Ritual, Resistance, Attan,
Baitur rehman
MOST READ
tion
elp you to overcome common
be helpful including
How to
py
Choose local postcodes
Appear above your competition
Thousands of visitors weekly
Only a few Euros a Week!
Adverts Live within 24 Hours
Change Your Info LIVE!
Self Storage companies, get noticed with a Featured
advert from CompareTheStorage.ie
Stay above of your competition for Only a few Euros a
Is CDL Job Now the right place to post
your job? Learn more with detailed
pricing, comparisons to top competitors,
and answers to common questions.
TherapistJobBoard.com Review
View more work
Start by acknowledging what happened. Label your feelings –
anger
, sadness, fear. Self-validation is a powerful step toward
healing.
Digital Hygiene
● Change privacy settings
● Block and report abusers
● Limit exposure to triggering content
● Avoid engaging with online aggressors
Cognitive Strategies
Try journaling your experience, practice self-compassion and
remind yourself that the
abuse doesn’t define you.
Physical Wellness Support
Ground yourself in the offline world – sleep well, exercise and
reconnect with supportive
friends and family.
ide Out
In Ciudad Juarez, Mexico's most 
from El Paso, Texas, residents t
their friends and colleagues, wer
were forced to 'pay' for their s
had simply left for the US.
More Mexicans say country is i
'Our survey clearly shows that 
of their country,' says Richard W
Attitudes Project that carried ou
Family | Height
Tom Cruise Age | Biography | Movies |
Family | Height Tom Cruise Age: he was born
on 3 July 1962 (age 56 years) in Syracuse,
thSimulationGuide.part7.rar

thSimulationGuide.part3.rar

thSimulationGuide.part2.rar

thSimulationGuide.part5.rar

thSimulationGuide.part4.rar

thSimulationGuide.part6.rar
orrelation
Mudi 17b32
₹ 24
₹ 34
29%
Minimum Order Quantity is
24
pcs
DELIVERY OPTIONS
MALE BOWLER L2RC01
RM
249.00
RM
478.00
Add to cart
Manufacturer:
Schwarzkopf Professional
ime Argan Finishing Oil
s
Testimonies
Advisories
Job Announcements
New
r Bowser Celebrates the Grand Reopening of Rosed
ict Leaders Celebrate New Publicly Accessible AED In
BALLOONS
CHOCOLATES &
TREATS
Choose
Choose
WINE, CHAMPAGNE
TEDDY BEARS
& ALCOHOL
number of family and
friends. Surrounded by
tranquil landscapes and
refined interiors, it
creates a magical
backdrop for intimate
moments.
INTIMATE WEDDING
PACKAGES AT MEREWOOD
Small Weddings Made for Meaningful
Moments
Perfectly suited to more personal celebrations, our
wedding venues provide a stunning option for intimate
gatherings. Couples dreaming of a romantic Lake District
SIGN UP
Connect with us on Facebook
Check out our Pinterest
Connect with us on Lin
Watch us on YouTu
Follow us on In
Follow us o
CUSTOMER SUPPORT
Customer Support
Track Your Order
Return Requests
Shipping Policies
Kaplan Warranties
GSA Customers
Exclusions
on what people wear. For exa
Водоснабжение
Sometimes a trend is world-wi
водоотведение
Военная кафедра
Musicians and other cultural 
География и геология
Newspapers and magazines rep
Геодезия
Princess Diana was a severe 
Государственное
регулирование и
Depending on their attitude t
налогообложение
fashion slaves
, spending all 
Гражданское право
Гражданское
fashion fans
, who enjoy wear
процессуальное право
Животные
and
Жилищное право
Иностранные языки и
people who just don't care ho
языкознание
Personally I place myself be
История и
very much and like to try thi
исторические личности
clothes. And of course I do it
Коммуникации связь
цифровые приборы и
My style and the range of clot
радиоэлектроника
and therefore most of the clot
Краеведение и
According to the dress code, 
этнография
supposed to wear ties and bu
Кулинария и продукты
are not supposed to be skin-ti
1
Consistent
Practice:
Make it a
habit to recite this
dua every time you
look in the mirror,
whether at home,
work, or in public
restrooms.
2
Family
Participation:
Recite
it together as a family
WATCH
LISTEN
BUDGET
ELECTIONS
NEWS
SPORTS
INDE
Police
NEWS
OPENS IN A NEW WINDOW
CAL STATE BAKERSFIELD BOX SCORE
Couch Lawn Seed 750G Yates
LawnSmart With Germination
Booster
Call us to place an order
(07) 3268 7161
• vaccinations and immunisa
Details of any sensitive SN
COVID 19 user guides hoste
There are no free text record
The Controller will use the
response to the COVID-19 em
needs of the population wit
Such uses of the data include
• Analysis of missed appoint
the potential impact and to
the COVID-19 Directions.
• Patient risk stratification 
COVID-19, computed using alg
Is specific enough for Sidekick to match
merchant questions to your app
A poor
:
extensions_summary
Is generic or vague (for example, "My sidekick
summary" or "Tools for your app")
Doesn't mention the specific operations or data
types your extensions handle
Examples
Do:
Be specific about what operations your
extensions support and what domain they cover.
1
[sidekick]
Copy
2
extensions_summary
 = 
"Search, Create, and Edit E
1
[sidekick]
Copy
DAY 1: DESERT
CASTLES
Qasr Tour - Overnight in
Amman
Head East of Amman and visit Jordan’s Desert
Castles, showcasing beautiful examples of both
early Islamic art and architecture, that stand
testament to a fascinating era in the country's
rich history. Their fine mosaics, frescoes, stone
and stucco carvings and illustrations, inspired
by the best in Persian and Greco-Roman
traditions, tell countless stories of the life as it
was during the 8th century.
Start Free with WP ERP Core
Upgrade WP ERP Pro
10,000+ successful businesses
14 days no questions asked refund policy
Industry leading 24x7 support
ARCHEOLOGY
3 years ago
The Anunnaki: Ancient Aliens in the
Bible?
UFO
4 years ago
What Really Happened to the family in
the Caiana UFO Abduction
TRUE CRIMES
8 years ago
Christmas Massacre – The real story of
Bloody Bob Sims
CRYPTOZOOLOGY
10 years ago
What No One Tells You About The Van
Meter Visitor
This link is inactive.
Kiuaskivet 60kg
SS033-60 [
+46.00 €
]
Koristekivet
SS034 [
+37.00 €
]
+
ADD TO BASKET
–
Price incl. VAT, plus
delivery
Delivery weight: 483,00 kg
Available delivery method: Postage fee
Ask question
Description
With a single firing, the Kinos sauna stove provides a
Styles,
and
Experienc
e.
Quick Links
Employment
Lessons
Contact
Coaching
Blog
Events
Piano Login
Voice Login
- - -
YOUR GOAL → Starting at the line that contains "DAY 1: DESERT" and stopping after the line that contains "traditions, tell countless", write out every line exactly as it appears above, and no other line.

EXERCISE RESULT →
DAY 1: DESERT
CASTLES
Qasr Tour - Overnight in
Amman
Head East of Amman and visit Jordan’s Desert
Castles, showcasing beautiful examples of both
early Islamic art and architecture, that stand
testament to a fascinating era in the country's
rich history. Their fine mosaics, frescoes, stone
and stucco carvings and illustrations, inspired
by the best in Persian and Greco-Roman
traditions, tell countless stories of the life as it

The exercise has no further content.